Dans mon village, tout à l’ouest de la France, mon boulanger est bien connu.
Depuis trente ans qu’il s’essaie à confectionner le pain parfait.
Il se lève en pleine nuit chaque jour, et dans son pétrin, oh oui, il en est sûr et certain, il va enfin réussir à le cuir, le pain parfait.
La pâte est levée, la croute croustille, mais jamais le boulanger n’est satisfait.
Et pourtant, en ce matin, il a bondi sur le parvis de sa boulangerie, il saute partout comme un fou, lance sa toque qui tournoie de joie dans le ciel à peine éclairé, voila que je l’entends qui crie: « J’ai réussi! Oui, enfin, j’ai réussi! Qu’il est beau, qu’il est rond, sentant bon et tout doré, tout bien grigné à l’incisette. Il est né, oui, en ce jour, il est né, le pain parfait! »
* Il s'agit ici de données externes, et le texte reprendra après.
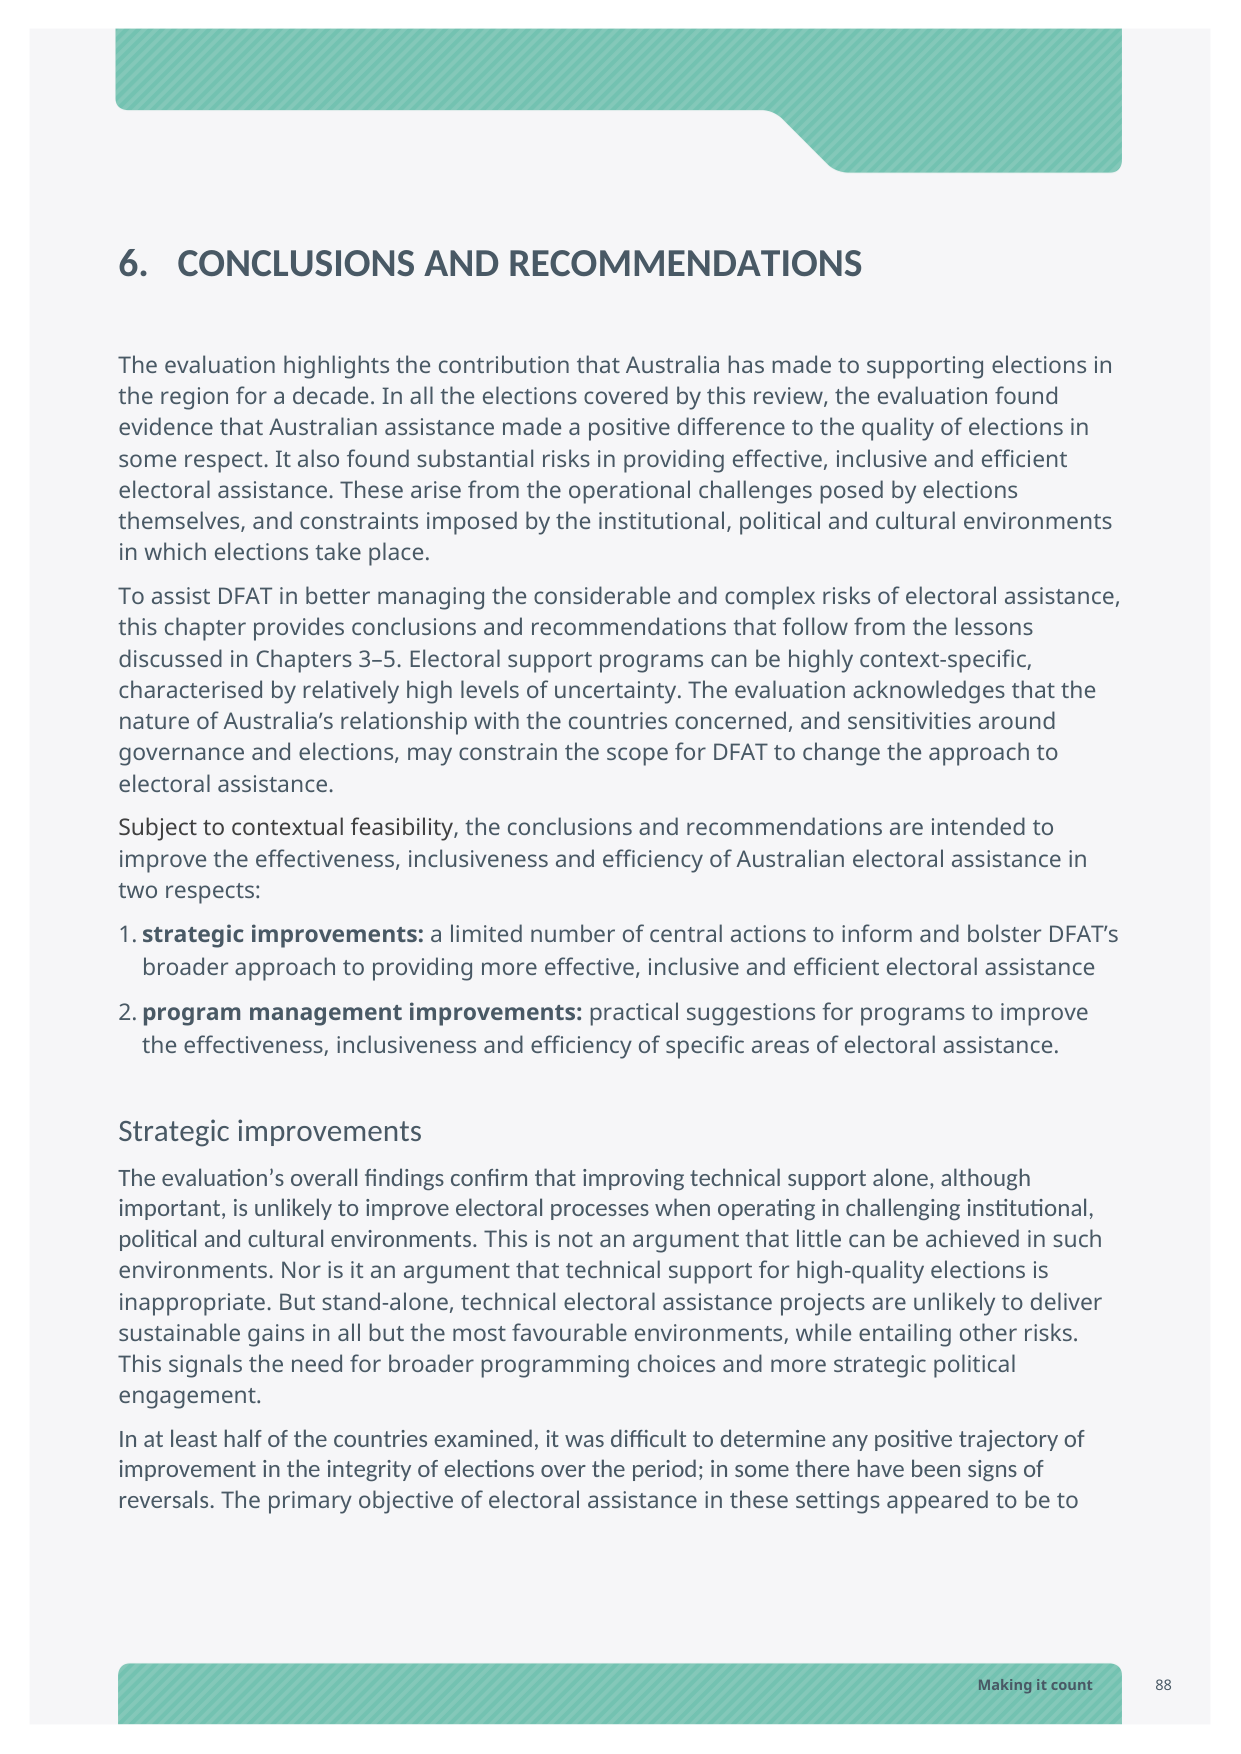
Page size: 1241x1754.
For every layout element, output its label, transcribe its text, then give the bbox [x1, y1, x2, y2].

text The evaluation highlights the contribution that Australia has made to supporting elections in the region for a decade. In all the elections covered by this review, the evaluation found evidence that Australian assistance made a positive difference to the quality of elections in some respect. It also found substantial risks in providing effective, inclusive and efficient electoral assistance. These arise from the operational challenges posed by elections themselves, and constraints imposed by the institutional, political and cultural environments in which elections take place. [118, 349, 1122, 568]
list program management improvements: practical suggestions for programs to improve the effectiveness, inclusiveness and efficiency of specific areas of electoral assistance. [118, 996, 1122, 1060]
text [118, 1423, 1122, 1515]
list strategic improvements: a limited number of central actions to inform and bolster DFAT’s broader approach to providing more effective, inclusive and efficient electoral assistance [118, 918, 1122, 982]
text To assist DFAT in better managing the considerable and complex risks of electoral assistance, this chapter provides conclusions and recommendations that follow from the lessons discussed in Chapters 3–5. Electoral support programs can be highly context-specific, characterised by relatively high levels of uncertainty. The evaluation acknowledges that the nature of Australia’s relationship with the countries concerned, and sensitivities around governance and elections, may constrain the scope for DFAT to change the approach to electoral assistance. [118, 580, 1122, 799]
picture [0, 0, 1240, 1754]
text Subject to contextual feasibility, the conclusions and recommendations are intended to improve the effectiveness, inclusiveness and efficiency of Australian electoral assistance in two respects: [118, 811, 1122, 905]
subtitle conclusions and recommendations [118, 238, 1122, 286]
subtitle Strategic improvements [118, 1111, 1122, 1149]
text The evaluation’s overall findings confirm that improving technical support alone, although important, is unlikely to improve electoral processes when operating in challenging institutional, political and cultural environments. This is not an argument that little can be achieved in such environments. Nor is it an argument that technical support for high-quality elections is inappropriate. But stand-alone, technical electoral assistance projects are unlikely to deliver sustainable gains in all but the most favourable environments, while entailing other risks. This signals the need for broader programming choices and more strategic political engagement. [118, 1162, 1122, 1411]
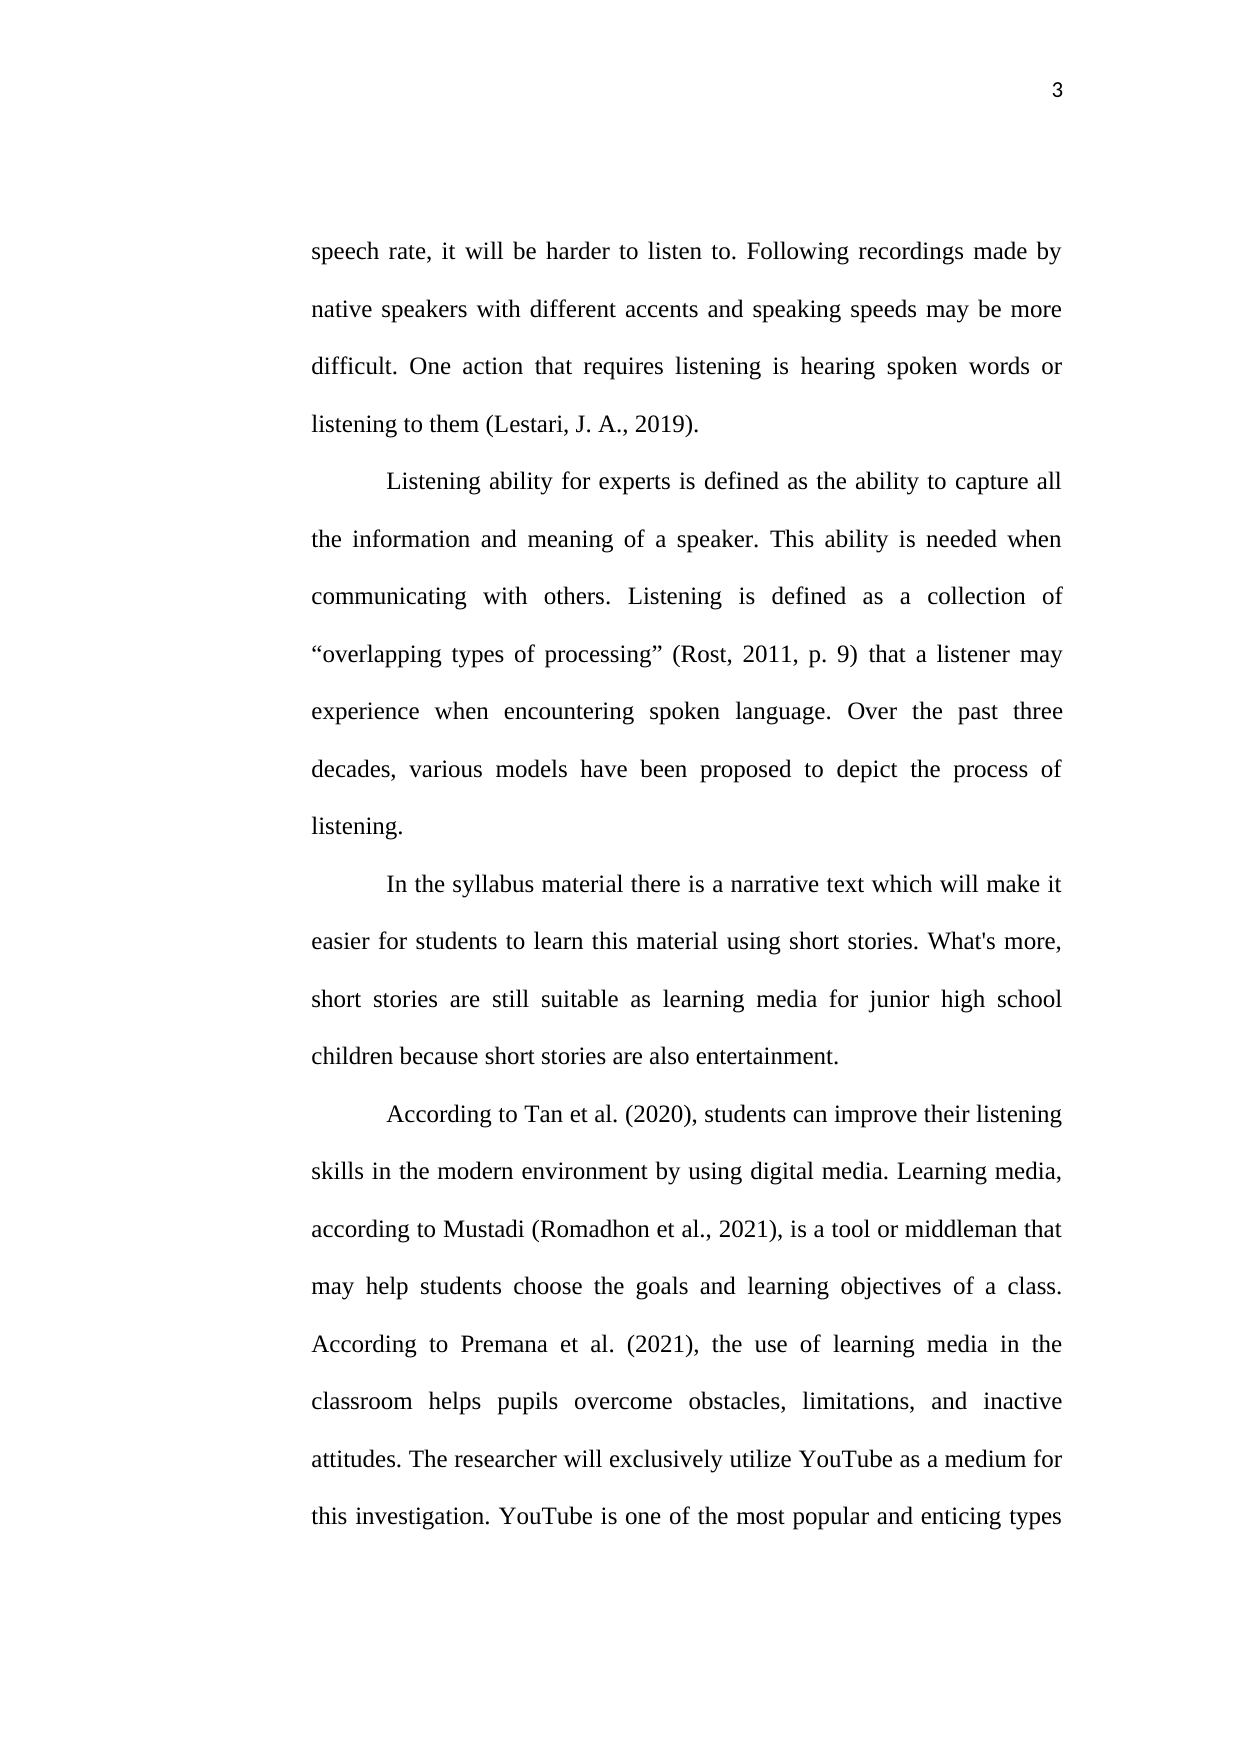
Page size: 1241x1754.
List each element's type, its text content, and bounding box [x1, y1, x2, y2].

text In the syllabus material there is a narrative text which will make it easier for students to learn this material using short stories. What's more, short stories are still suitable as learning media for junior high school children because short stories are also entertainment. [311, 869, 1063, 1070]
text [311, 1099, 1063, 1530]
text Listening ability for experts is defined as the ability to capture all the information and meaning of a speaker. This ability is needed when communicating with others. Listening is defined as a collection of “overlapping types of processing” (Rost, 2011, p. 9) that a listener may experience when encountering spoken language. Over the past three decades, various models have been proposed to depict the process of listening. [311, 466, 1063, 840]
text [311, 236, 1063, 437]
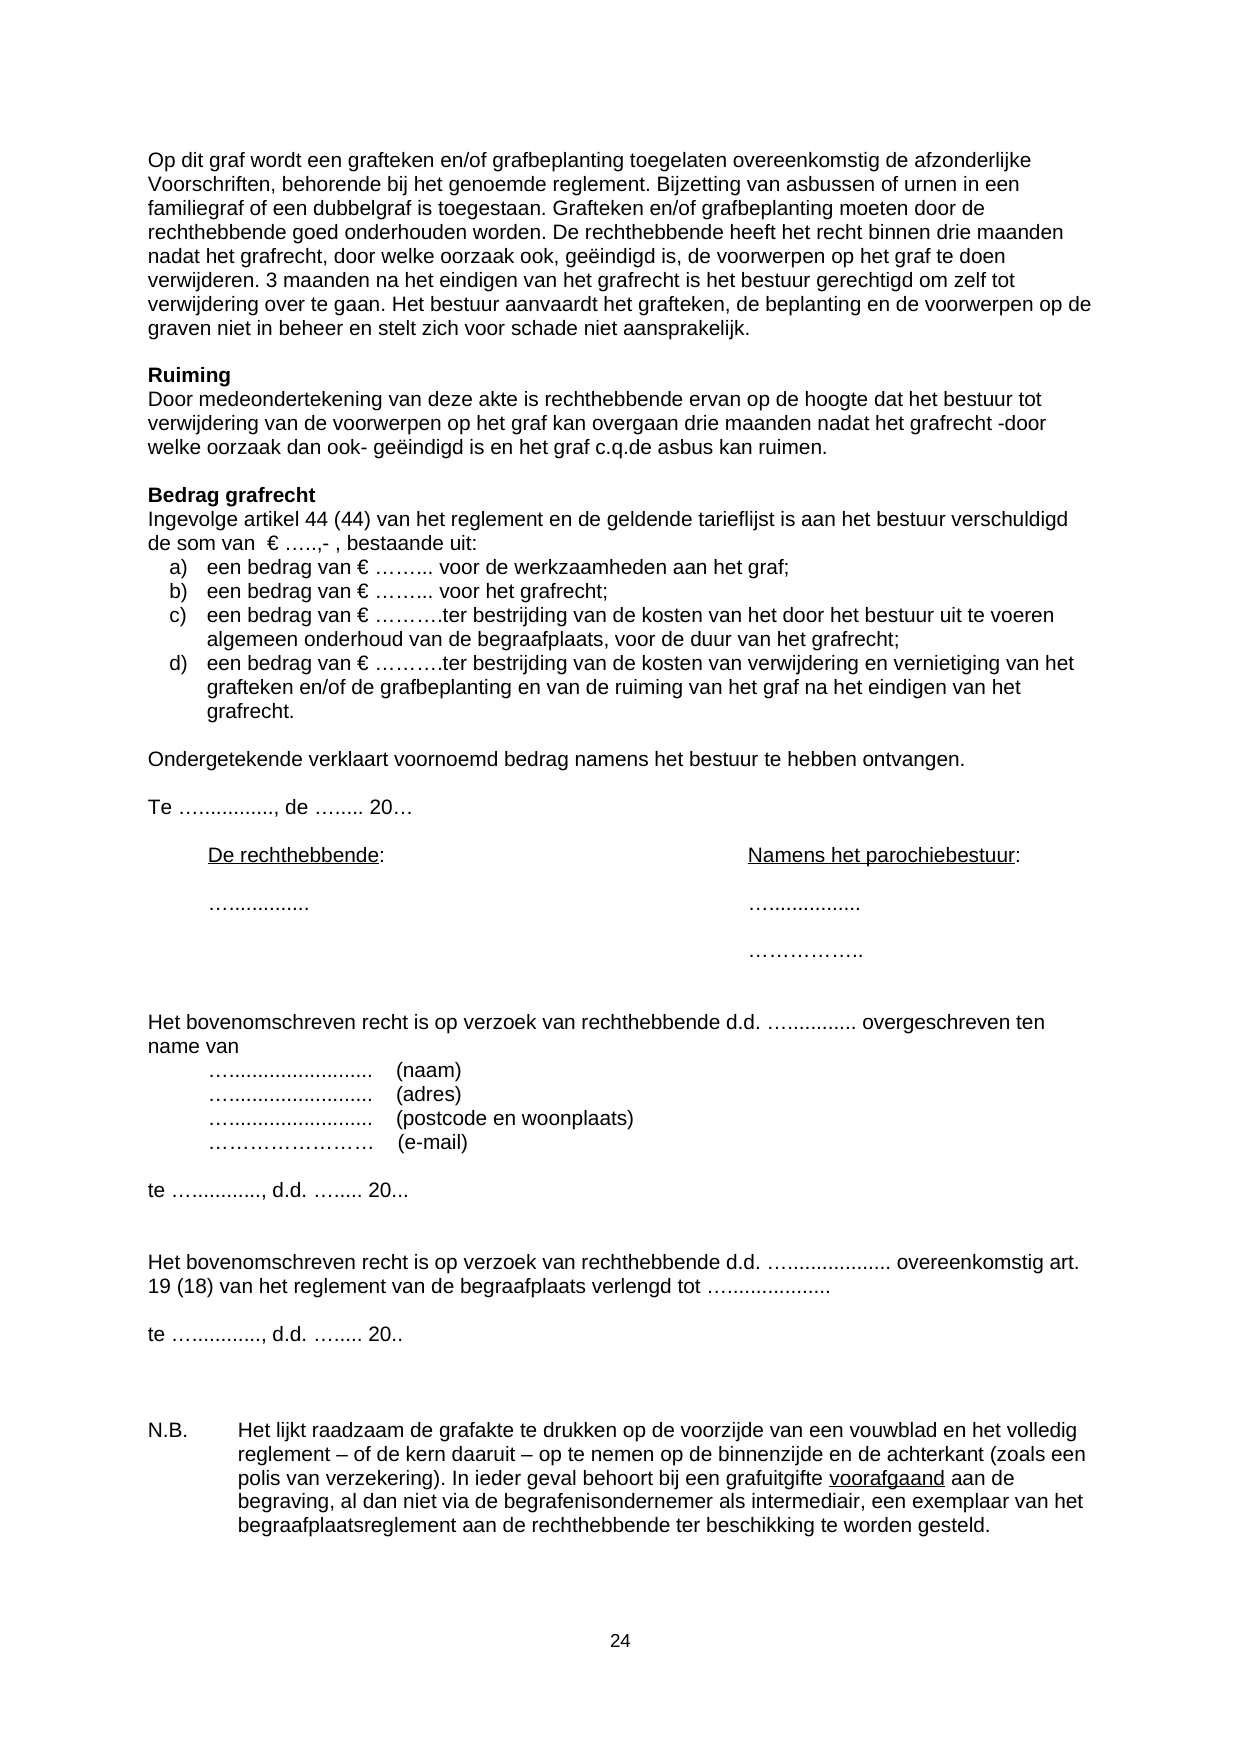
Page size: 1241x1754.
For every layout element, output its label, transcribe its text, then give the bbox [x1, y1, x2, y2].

text Op dit graf wordt een grafteken en/of grafbeplanting toegelaten overeenkomstig de afzonderlijke Voorschriften, behorende bij het genoemde reglement. Bijzetting van asbussen of urnen in een familiegraf of een dubbelgraf is toegestaan. Grafteken en/of grafbeplanting moeten door de rechthebbende goed onderhouden worden. De rechthebbende heeft het recht binnen drie maanden nadat het grafrecht, door welke oorzaak ook, geëindigd is, de voorwerpen op het graf te doen verwijderen. 3 maanden na het eindigen van het grafrecht is het bestuur gerechtigd om zelf tot verwijdering over te gaan. Het bestuur aanvaardt het grafteken, de beplanting en de voorwerpen op de graven niet in beheer en stelt zich voor schade niet aansprakelijk. [148, 148, 1093, 339]
text ….............. …................ [148, 890, 1093, 914]
text …......................... (naam) [148, 1058, 1093, 1082]
list een bedrag van € ……….ter bestrijding van de kosten van het door het bestuur uit te voeren algemeen onderhoud van de begraafplaats, voor de duur van het grafrecht; [169, 603, 1093, 651]
text Te …............., de …..... 20… [148, 794, 1093, 818]
list een bedrag van € ……... voor het grafrecht; [169, 579, 1093, 603]
text Het bovenomschreven recht is op verzoek van rechthebbende d.d. …............ overgeschreven ten name van [148, 1010, 1093, 1058]
text te …............, d.d. …..... 20... [148, 1178, 1093, 1202]
text N.B. Het lijkt raadzaam de grafakte te drukken op de voorzijde van een vouwblad en het volledig reglement – of de kern daaruit – op te nemen op de binnenzijde en de achterkant (zoals een polis van verzekering). In ieder geval behoort bij een grafuitgifte voorafgaand aan de begraving, al dan niet via de begrafenisondernemer als intermediair, een exemplaar van het begraafplaatsreglement aan de rechthebbende ter beschikking te worden gesteld. [148, 1417, 1093, 1537]
text Door medeondertekening van deze akte is rechthebbende ervan op de hoogte dat het bestuur tot verwijdering van de voorwerpen op het graf kan overgaan drie maanden nadat het grafrecht -door welke oorzaak dan ook- geëindigd is en het graf c.q.de asbus kan ruimen. [148, 387, 1093, 459]
text Ondergetekende verklaart voornoemd bedrag namens het bestuur te hebben ontvangen. [148, 747, 1093, 771]
list een bedrag van € ……….ter bestrijding van de kosten van verwijdering en vernietiging van het grafteken en/of de grafbeplanting en van de ruiming van het graf na het eindigen van het grafrecht. [169, 651, 1093, 723]
text …………………… (e-mail) [148, 1130, 1093, 1154]
text …......................... (postcode en woonplaats) [148, 1106, 1093, 1130]
text Ruiming [148, 363, 1093, 387]
text Bedrag grafrecht [148, 483, 1093, 507]
text De rechthebbende: Namens het parochiebestuur: [148, 842, 1093, 866]
text …......................... (adres) [148, 1082, 1093, 1106]
text Ingevolge artikel 44 (44) van het reglement en de geldende tarieflijst is aan het bestuur verschuldigd de som van € …..,- , bestaande uit: [148, 507, 1093, 555]
list een bedrag van € ……... voor de werkzaamheden aan het graf; [169, 555, 1093, 579]
text …………….. [148, 938, 1093, 962]
text Het bovenomschreven recht is op verzoek van rechthebbende d.d. ….................. overeenkomstig art. 19 (18) van het reglement van de begraafplaats verlengd tot ….................. [148, 1250, 1093, 1298]
text te …............, d.d. …..... 20.. [148, 1322, 1093, 1346]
Tout le village accourt, réuni pour applaudir le pain si bien fait qu’il est enfin parfait.
Sur la route, un peu plus bas, passe un garçon, tout en haillons, la mine triste, le regard bas.
Sa silhouette si fluette en dit long sur son histoire.
Il est sale, parait perdu.
Sans abris et sans couvert.
Sans parent ni sans famille.
Le boulanger, tout à son succès, s’enflamme et jubile.
Il l’exposera, son pain parfait, pour que du monde entier, on vienne le contempler.
Si fier il est qu’il n’a pas même remarqué le garçonnet, maigre et misérable.
Jusqu’au moment où son regard se pose sur le dos accablé de l’enfant, qui déjà, est passé.
De sa grosse voix, il lui crie: « Oh! Oh! Oh! Où vas tu, toi, le jeune? Qui es tu? »
L’enfant se retourne, comme pris en faute. On pourrait croire qu’il va pleurer.
Alors d’une voix faite plus douce, pour ne pas l’apeurer, il l’appelle: « Viens, ma femme te fera entrer et te donnera un verre de lait. »
Le regard du petit se met à briller, il entre et boit son lait, sans quitter du regard la grosse miche exposée du pain si parfait.
Le boulanger est un brave homme.
Comme tous ses pains ont été déjà vendus, il saisit sans hésiter le gros pain tant parfait, en coupe une énorme tranche, puis, sans aucun regret, la tartine de beurre et de miel pour la tendre à l’enfant qui sourit à présent.
Le boulanger, ému, sort son mouchoir pour y cacher ses larmes et son grand cœur.
Mon boulanger, Marcel, et sa femme, Marinette, sont de bien bonnes gens.
Dans leur demeure, ils ont accueilli le petit orphelin.
« Tu seras notre enfant »: lui ont-ils dit.
Le boulanger lui a appris le métier, comme commis, mais aussi de père en fils, avec amour et bienveillance.
On ne parlera jamais plus du pain parfait.
Pourtant, tous les soirs, à mon village, dans chaque chaumière, autour de la cheminée, chacun de raconter et de reraconter la si belle histoire du boulanger, celui qui avait su partager le pain de l’amour.